» WORK TO COMPLETE
Every entry below should be printed exactly.

» DATA SHOWN

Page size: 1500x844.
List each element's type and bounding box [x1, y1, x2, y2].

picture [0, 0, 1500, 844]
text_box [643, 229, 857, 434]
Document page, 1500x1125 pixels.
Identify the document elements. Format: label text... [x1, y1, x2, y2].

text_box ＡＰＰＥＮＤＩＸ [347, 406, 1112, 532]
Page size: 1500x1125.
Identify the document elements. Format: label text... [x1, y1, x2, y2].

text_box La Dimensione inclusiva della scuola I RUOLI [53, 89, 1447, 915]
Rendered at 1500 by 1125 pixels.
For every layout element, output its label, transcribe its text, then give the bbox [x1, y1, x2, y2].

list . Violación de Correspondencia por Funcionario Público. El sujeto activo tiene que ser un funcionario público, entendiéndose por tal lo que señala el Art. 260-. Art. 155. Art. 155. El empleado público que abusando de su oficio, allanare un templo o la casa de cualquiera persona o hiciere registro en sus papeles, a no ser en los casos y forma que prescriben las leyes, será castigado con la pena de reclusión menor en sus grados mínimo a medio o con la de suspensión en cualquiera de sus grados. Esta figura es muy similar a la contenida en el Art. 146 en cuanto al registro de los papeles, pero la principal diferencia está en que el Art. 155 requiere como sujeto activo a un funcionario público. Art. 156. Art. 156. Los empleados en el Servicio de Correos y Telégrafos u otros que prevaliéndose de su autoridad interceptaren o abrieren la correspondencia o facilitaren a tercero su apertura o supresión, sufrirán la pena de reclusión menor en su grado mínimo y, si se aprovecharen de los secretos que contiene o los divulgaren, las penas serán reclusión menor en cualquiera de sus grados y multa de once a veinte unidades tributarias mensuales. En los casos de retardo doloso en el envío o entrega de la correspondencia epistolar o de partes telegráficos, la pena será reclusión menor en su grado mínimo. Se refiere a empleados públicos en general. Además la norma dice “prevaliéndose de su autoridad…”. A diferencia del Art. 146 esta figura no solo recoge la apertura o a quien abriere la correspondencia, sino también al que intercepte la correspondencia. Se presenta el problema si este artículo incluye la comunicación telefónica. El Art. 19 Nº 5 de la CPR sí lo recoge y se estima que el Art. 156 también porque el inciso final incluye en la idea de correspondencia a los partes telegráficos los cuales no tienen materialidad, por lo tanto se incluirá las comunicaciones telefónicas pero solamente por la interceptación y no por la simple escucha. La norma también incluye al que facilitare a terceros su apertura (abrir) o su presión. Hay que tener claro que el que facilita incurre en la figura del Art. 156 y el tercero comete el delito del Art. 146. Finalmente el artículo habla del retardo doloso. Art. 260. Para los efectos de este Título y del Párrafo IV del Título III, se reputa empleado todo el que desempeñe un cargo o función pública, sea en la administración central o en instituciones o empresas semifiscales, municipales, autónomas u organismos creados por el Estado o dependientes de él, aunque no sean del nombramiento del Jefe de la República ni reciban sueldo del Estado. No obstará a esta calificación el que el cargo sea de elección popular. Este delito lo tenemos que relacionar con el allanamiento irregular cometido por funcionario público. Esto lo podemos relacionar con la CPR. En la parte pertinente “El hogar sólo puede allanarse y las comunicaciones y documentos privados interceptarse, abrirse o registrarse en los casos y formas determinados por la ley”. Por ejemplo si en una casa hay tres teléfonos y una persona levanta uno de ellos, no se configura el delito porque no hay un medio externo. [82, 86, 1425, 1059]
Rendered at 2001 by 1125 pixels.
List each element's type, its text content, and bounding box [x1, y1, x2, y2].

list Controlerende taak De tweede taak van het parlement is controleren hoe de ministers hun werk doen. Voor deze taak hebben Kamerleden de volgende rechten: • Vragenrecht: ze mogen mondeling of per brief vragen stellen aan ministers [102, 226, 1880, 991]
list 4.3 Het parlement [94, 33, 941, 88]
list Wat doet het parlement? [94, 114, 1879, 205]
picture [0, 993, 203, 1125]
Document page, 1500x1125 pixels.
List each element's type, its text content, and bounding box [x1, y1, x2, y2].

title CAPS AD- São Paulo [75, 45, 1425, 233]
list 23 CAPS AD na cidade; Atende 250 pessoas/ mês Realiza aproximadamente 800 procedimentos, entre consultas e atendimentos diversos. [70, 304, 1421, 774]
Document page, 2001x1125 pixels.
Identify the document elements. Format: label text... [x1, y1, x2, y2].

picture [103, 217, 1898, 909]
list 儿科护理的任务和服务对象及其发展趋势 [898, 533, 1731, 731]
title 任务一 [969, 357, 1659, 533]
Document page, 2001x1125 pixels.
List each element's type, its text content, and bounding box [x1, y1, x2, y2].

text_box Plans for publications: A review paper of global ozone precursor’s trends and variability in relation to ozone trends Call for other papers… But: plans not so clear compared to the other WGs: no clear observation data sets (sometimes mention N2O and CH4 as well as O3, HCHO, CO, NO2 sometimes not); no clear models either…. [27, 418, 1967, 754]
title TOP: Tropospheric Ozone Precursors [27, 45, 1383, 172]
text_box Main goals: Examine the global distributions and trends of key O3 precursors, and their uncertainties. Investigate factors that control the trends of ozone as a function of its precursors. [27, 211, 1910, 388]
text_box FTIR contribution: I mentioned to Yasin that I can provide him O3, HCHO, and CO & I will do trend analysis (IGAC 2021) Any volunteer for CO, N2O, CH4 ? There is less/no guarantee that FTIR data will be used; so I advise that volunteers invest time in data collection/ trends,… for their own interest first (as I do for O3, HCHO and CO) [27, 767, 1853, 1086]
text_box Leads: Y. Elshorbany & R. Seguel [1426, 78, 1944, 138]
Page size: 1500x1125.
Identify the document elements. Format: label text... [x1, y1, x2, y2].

» SOLVED EXERCISE
Page size: 1500x844.
List each element's type and bounding box [x1, y1, x2, y2].

picture [0, 0, 1500, 844]
text_box [643, 229, 857, 434]
Document page, 1500x1125 pixels.
Identify the document elements. Format: label text... [x1, y1, x2, y2].

text_box ＡＰＰＥＮＤＩＸ [347, 406, 1112, 532]
Page size: 1500x1125.
Identify the document elements. Format: label text... [x1, y1, x2, y2].

text_box La Dimensione inclusiva della scuola I RUOLI [53, 89, 1447, 915]
Rendered at 1500 by 1125 pixels.
For every layout element, output its label, transcribe its text, then give the bbox [x1, y1, x2, y2].

list . Violación de Correspondencia por Funcionario Público. El sujeto activo tiene que ser un funcionario público, entendiéndose por tal lo que señala el Art. 260-. Art. 155. Art. 155. El empleado público que abusando de su oficio, allanare un templo o la casa de cualquiera persona o hiciere registro en sus papeles, a no ser en los casos y forma que prescriben las leyes, será castigado con la pena de reclusión menor en sus grados mínimo a medio o con la de suspensión en cualquiera de sus grados. Esta figura es muy similar a la contenida en el Art. 146 en cuanto al registro de los papeles, pero la principal diferencia está en que el Art. 155 requiere como sujeto activo a un funcionario público. Art. 156. Art. 156. Los empleados en el Servicio de Correos y Telégrafos u otros que prevaliéndose de su autoridad interceptaren o abrieren la correspondencia o facilitaren a tercero su apertura o supresión, sufrirán la pena de reclusión menor en su grado mínimo y, si se aprovecharen de los secretos que contiene o los divulgaren, las penas serán reclusión menor en cualquiera de sus grados y multa de once a veinte unidades tributarias mensuales. En los casos de retardo doloso en el envío o entrega de la correspondencia epistolar o de partes telegráficos, la pena será reclusión menor en su grado mínimo. Se refiere a empleados públicos en general. Además la norma dice “prevaliéndose de su autoridad…”. A diferencia del Art. 146 esta figura no solo recoge la apertura o a quien abriere la correspondencia, sino también al que intercepte la correspondencia. Se presenta el problema si este artículo incluye la comunicación telefónica. El Art. 19 Nº 5 de la CPR sí lo recoge y se estima que el Art. 156 también porque el inciso final incluye en la idea de correspondencia a los partes telegráficos los cuales no tienen materialidad, por lo tanto se incluirá las comunicaciones telefónicas pero solamente por la interceptación y no por la simple escucha. La norma también incluye al que facilitare a terceros su apertura (abrir) o su presión. Hay que tener claro que el que facilita incurre en la figura del Art. 156 y el tercero comete el delito del Art. 146. Finalmente el artículo habla del retardo doloso. Art. 260. Para los efectos de este Título y del Párrafo IV del Título III, se reputa empleado todo el que desempeñe un cargo o función pública, sea en la administración central o en instituciones o empresas semifiscales, municipales, autónomas u organismos creados por el Estado o dependientes de él, aunque no sean del nombramiento del Jefe de la República ni reciban sueldo del Estado. No obstará a esta calificación el que el cargo sea de elección popular. Este delito lo tenemos que relacionar con el allanamiento irregular cometido por funcionario público. Esto lo podemos relacionar con la CPR. En la parte pertinente “El hogar sólo puede allanarse y las comunicaciones y documentos privados interceptarse, abrirse o registrarse en los casos y formas determinados por la ley”. Por ejemplo si en una casa hay tres teléfonos y una persona levanta uno de ellos, no se configura el delito porque no hay un medio externo. [82, 86, 1425, 1059]
Rendered at 2001 by 1125 pixels.
List each element's type, its text content, and bounding box [x1, y1, x2, y2].

list Controlerende taak De tweede taak van het parlement is controleren hoe de ministers hun werk doen. Voor deze taak hebben Kamerleden de volgende rechten: • Vragenrecht: ze mogen mondeling of per brief vragen stellen aan ministers [102, 226, 1880, 991]
list 4.3 Het parlement [94, 33, 941, 88]
list Wat doet het parlement? [94, 114, 1879, 205]
picture [0, 993, 203, 1125]
Document page, 1500x1125 pixels.
List each element's type, its text content, and bounding box [x1, y1, x2, y2].

title CAPS AD- São Paulo [75, 45, 1425, 233]
list 23 CAPS AD na cidade; Atende 250 pessoas/ mês Realiza aproximadamente 800 procedimentos, entre consultas e atendimentos diversos. [70, 304, 1421, 774]
Document page, 2001x1125 pixels.
Identify the document elements. Format: label text... [x1, y1, x2, y2].

picture [103, 217, 1898, 909]
list 儿科护理的任务和服务对象及其发展趋势 [898, 533, 1731, 731]
title 任务一 [969, 357, 1659, 533]
Document page, 2001x1125 pixels.
List each element's type, its text content, and bounding box [x1, y1, x2, y2].

text_box Plans for publications: A review paper of global ozone precursor’s trends and variability in relation to ozone trends Call for other papers… But: plans not so clear compared to the other WGs: no clear observation data sets (sometimes mention N2O and CH4 as well as O3, HCHO, CO, NO2 sometimes not); no clear models either…. [27, 418, 1967, 754]
title TOP: Tropospheric Ozone Precursors [27, 45, 1383, 172]
text_box Main goals: Examine the global distributions and trends of key O3 precursors, and their uncertainties. Investigate factors that control the trends of ozone as a function of its precursors. [27, 211, 1910, 388]
text_box FTIR contribution: I mentioned to Yasin that I can provide him O3, HCHO, and CO & I will do trend analysis (IGAC 2021) Any volunteer for CO, N2O, CH4 ? There is less/no guarantee that FTIR data will be used; so I advise that volunteers invest time in data collection/ trends,… for their own interest first (as I do for O3, HCHO and CO) [27, 767, 1853, 1086]
text_box Leads: Y. Elshorbany & R. Seguel [1426, 78, 1944, 138]
Page size: 1500x1125.
Identify the document elements. Format: label text... [x1, y1, x2, y2].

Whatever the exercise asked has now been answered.